All-in-One CMOS Designs
Bermai announces all-in-one CMOS 802.11a series chip: in a remarkable technological achievement this early in the game, Bermai has announced a CMOS chip that contains all of the necessary pieces for 802.11a: radio, baseband, and MAC. The chip can also connect with a second radio running 802.11b or 802.11g. They will start sampling the chip in small quantities to manufacturers soon.
A few weeks ago, I spoke to controller- and chipmaker Marvell, which is already sampling an RF+baseband chip for 802.11b in CMOS, which is also a technical triumph. (The Marvell system requires a separate MAC chip.) The Marvell radio could, conceivably, be used with Bermai's system for an all-CMOS approach.
What's so great about CMOS (definition)? The chips are made using the most standard, widespread methods of manufacture, meaning that any advance in overall production techniques decreases the cost per unit. The size of the wafers from which CMOS chips are cut is larger, and thus cheaper per unit, than the typical RF chips (silicon-germanium, etc.). The materials are also less exotic. Putting all the parts of the radio in a single chip reduces signal loss, and the overall power requirements are reduced as well.
Marvell said it well: their focus is on four fronts - price, power, range, and volume production. This announcement from Bermai should push chip prices even lower as we head toward the second half of 2002, which will also drop the already incredibly low costs for Wi-Fi and other 802.11 equipment.

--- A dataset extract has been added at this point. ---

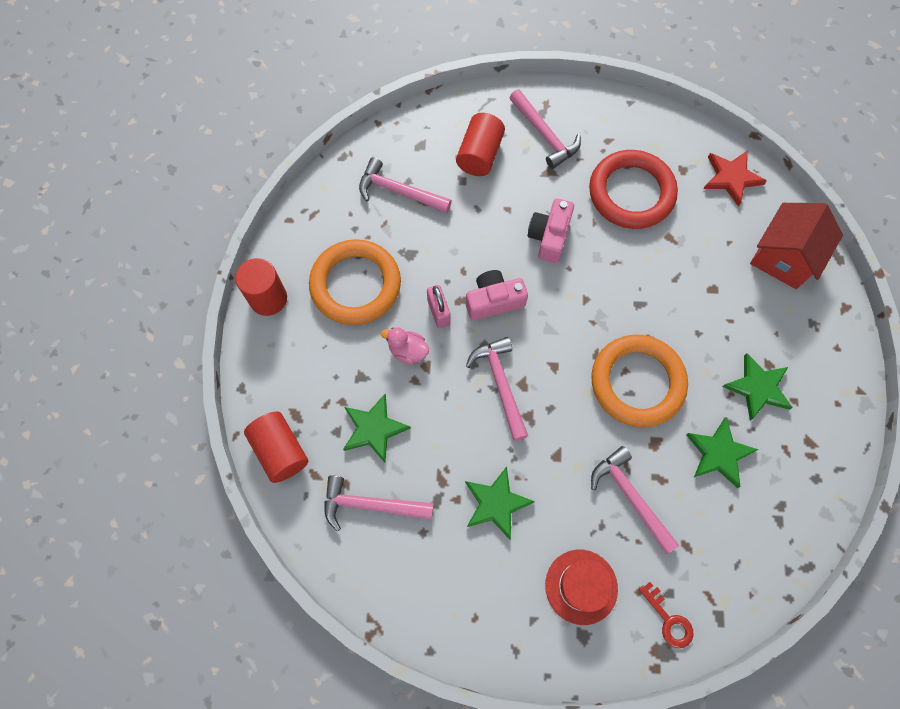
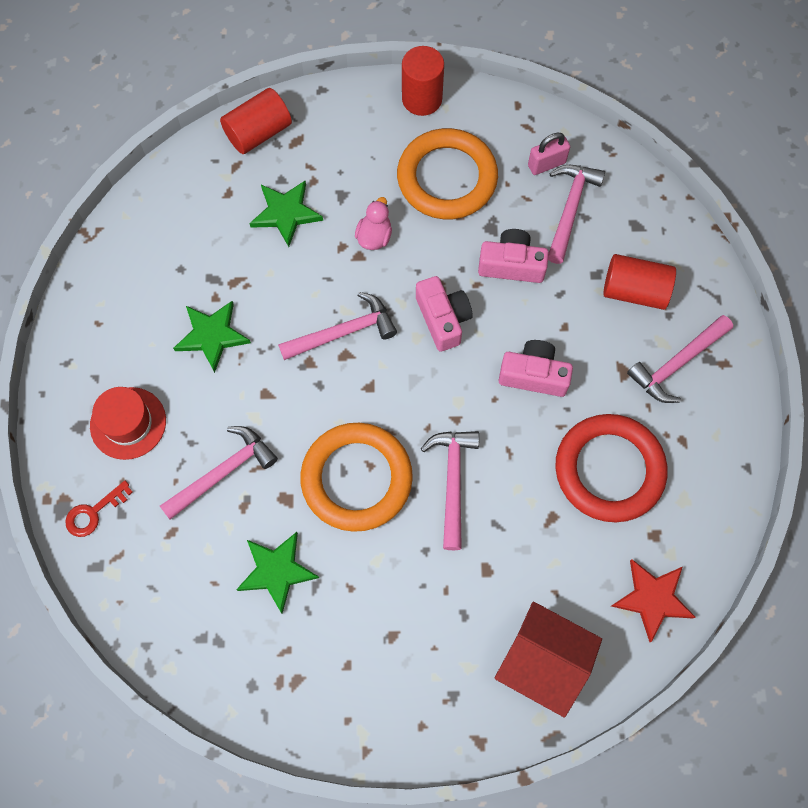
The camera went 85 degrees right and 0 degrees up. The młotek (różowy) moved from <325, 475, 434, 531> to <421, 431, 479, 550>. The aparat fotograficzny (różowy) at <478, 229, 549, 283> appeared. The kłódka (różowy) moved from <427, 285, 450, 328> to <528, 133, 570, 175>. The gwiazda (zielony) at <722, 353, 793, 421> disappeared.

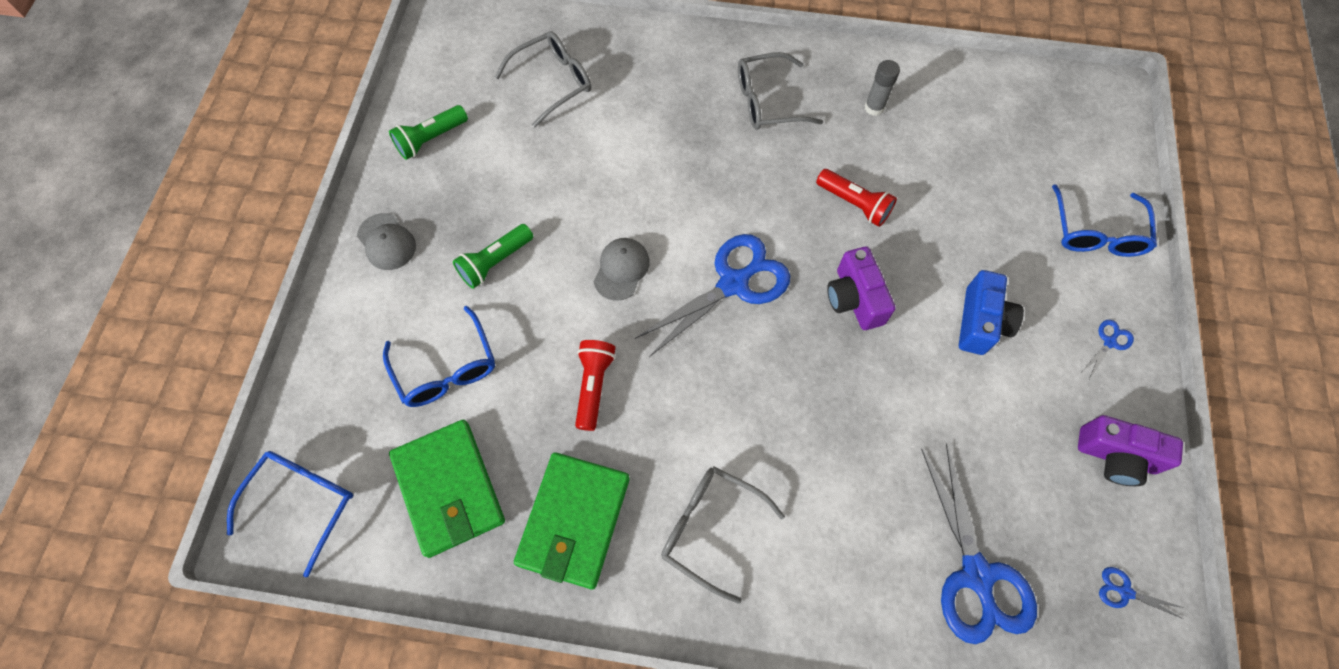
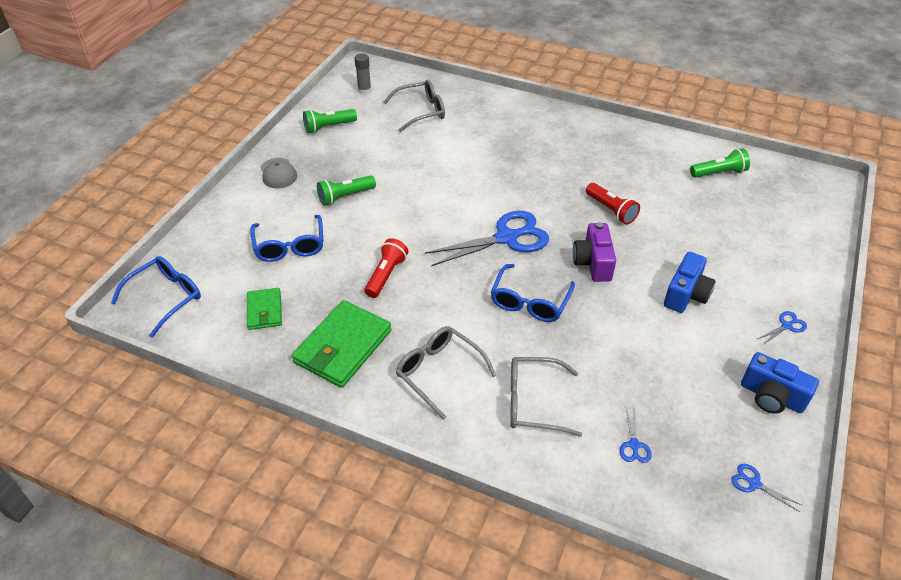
The camera went 15 degrees right and 20 degrees down. The portfel (zielony) at <389, 420, 505, 558> changed to 0.56 times the size. The klej w sztyfcie (szary) moved from <865, 60, 900, 116> to <355, 53, 371, 95>. The okulary (niebieski) moved from <1052, 184, 1157, 257> to <490, 264, 575, 322>. The okulary (szary) moved from <738, 52, 823, 130> to <510, 357, 582, 437>. The nożyczki (niebieski) at <921, 443, 1037, 644> changed to 0.42 times the size. The latarka (zielony) at <690, 148, 750, 178> appeared. The aparat fotograficzny (fioletowy) at <1078, 415, 1183, 486> became the aparat fotograficzny (niebieski) at <741, 352, 819, 414>. The czapka (szary) at <594, 238, 650, 301> disappeared.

The Wireless Ventures/Wireless Internet conference is underway in Burlingame, California. Alan Reiter is blogging in some detail yesterday and today about the flow of information. (I was invited, but was just too dratted tired from finishing the third edition of this book about a week ago. My brain is finally coming back online.)

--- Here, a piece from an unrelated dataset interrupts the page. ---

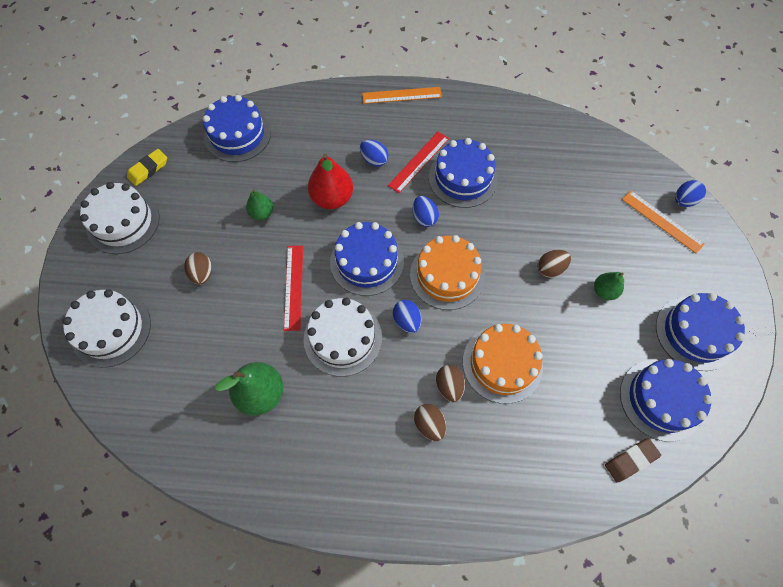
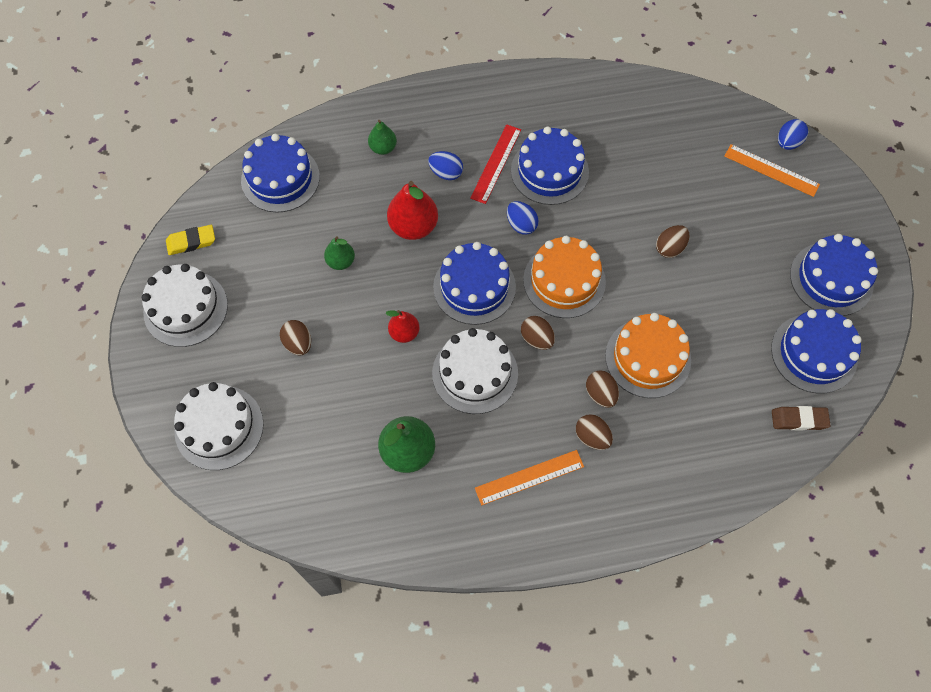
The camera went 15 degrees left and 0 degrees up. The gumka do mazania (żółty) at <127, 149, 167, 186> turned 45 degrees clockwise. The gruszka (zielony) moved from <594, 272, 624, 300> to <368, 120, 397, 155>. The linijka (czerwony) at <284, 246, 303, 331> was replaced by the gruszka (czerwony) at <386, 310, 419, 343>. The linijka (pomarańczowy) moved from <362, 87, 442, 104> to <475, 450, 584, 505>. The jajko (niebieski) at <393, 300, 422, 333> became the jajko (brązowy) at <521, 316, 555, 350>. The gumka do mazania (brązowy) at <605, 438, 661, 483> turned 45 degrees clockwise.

Conferenza's Shel Israel also reports from the event: attendance is high, interest spectacular, and convergence omnipresent. [via Buzz Bruggeman]
The Big Easy's airport goes easy on wireless: Ernie the Attorney abstracts an article in his local paper (no online archive!) about the New Orleans' airport authority's removal of Internet kiosks. They're thinking about wireless, but worried about revenue and interference. There should be little concern about interference because aerospace frequencies aren't even close to 2.4 GHz ISM/Wi-Fi band and the U-NII (5 GHz) band. Even out-of-band signals from faulty devices are at such a low level that they wouldn't carry more than a few feet. I confess to some concerns about Wi-Fi inside planes: there might be equipment on planes that could suffer from low-intensity signal interference, and it just hasn't been effectively tested yet. I always carefully turn off my AirPort access on my Apple iBook when I board the plane.
Miami Herald offers straightforward overview: another broad overview of Wi-Fi and its benefits and uses. A good trend: solid, accurate, hype-free reporting with market figures and a broad set of quotes.